Of course, some people get confused because they haven’t got a clue about what’s really being asked. When I posted this problem, someone in an attempt to lampoon it, suggested that you may as well ask what if one of the boys had a tentacle growing out of his head? I responded that if the probability that a boy has a tentacle growing out of his head is p, then the probability of there being two boys = (1/2)(1-p/2)/(1-p/4). That varies from 1/3 to 1/2 as p varies from 1 to 0.

On the Tuesday not mentioned version of the problem, a typical attitude is that you know for sure that one child is a boy, so the other being a boy/girl is 50-50. But this would be equivalent to only looking at families where you only (initially) sampled one of the children and didn’t examine the second one if the first was a girl. You’d then be excluding mixed gender families that you shouldn’t have excluded.

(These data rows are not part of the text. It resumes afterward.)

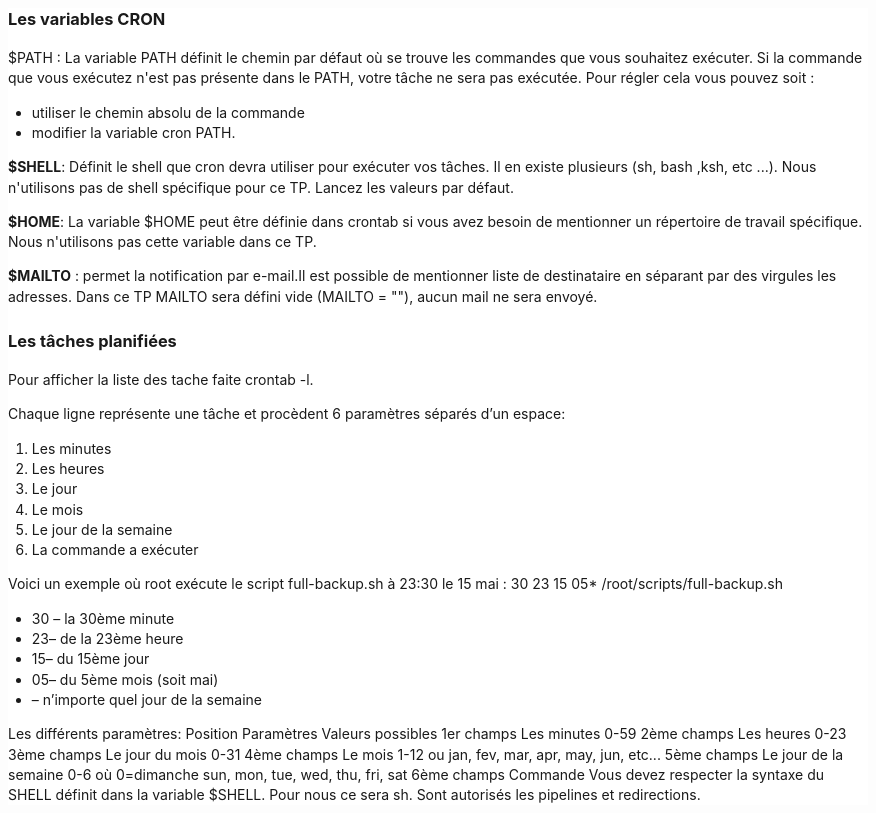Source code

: ### Les variables CRON
$PATH : La variable PATH définit le chemin par défaut où se trouve les commandes que vous souhaitez exécuter. Si la commande que vous exécutez n'est pas présente dans le PATH, votre tâche ne sera pas exécutée. Pour régler cela vous pouvez soit :
* utiliser le chemin absolu de la commande
* modifier la variable cron PATH.


**$SHELL**: Définit le shell que cron devra utiliser pour exécuter vos tâches. Il en existe plusieurs (sh, bash ,ksh, etc ...). Nous n'utilisons pas de shell spécifique pour ce TP. Lancez les valeurs par défaut.


**$HOME**: La variable $HOME peut être définie dans crontab si vous avez besoin de mentionner un répertoire de travail spécifique. Nous n'utilisons pas cette variable dans ce TP.


**$MAILTO** : permet la notification par e-mail.Il est possible de mentionner liste de destinataire en séparant par des virgules les adresses. Dans ce TP MAILTO sera défini vide (MAILTO = ""), aucun mail ne sera envoyé.


### Les tâches planifiées
Pour afficher la liste des tache faite crontab -l.


Chaque ligne représente une tâche et procèdent 6 paramètres séparés d’un espace:
1. Les minutes
2. Les heures
3. Le jour
4. Le mois
5. Le jour de la semaine
6. La commande a exécuter


Voici un exemple où root exécute le script full-backup.sh à 23:30 le 15 mai :
30 23 15 05* /root/scripts/full-backup.sh
* 30 – la 30ème minute
* 23– de la 23ème heure
* 15– du 15ème jour
* 05– du 5ème mois (soit mai)
* – n’importe quel jour de la semaine

Les  différents paramètres:
Position
	Paramètres
	Valeurs possibles
	1er champs
	Les minutes
	0-59
	2ème champs
	Les heures
	0-23
	3ème champs
	Le jour du mois
	0-31
	4ème champs
	Le mois
	1-12 ou
jan, fev, mar, apr, may, jun, etc...
	5ème champs
	Le jour de la semaine
	0-6 où 0=dimanche
sun, mon, tue, wed, thu, fri, sat
	6ème champs
	Commande
	Vous devez  respecter la syntaxe du SHELL définit dans la variable $SHELL. Pour nous ce sera sh. Sont autorisés les pipelines et redirections.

October 16, 2011 @ 9:49 pm

Chrissays:Aaargh! That’s still not clear enough. The interpretaion of the thoughts of the information giver is important. If you believed that a particular child was being referenced, then you’d be right to go for 1/2. But that would be boring, and for that reason, I’d choose to assume that, that no particular child was being referenced was the interpretation that you were supposed to be using. For the simpler (non Tuesday version), you could use more transparent phrasing (and possibly kill the amusement of the ensuing arguments) by saying “I have two children, they’re not both girls. What is the probability that I have two boys?” That way it is harder to justify that a particular child was being referenced. I can’t think up a similar phrasing for the Tuesday birth though.

In summary, the problem is largely posted because of the seeming paradox when you get 13/27 or 1/3 as the intended (correct) answer. The problem only really works because we don’t normally expect people to give very precise spoken (or written) statements, and so we have a tendency to extrapolate what was actually meant.

October 16, 2011 @ 10:21 pm

chrissays:I completely goofed my alternative question. I wrote,“I have two boys, one was born on a Tuesday, then what is the probability that the OTHER is a boy?” I had meant to have said, “I have two children. One is a boy who was born on a Tuesday. What is the probability that the OTHER is a boy?” That leaves almost no room for doubt that a particular child was in the speaker’s mind.

I’m sorry about that becoming three posts.

October 16, 2011 @ 11:30 pm

Simonsays:We have a girl and me and my wife want to have a boy next there are any way that the gender can be decided? Any particular tips?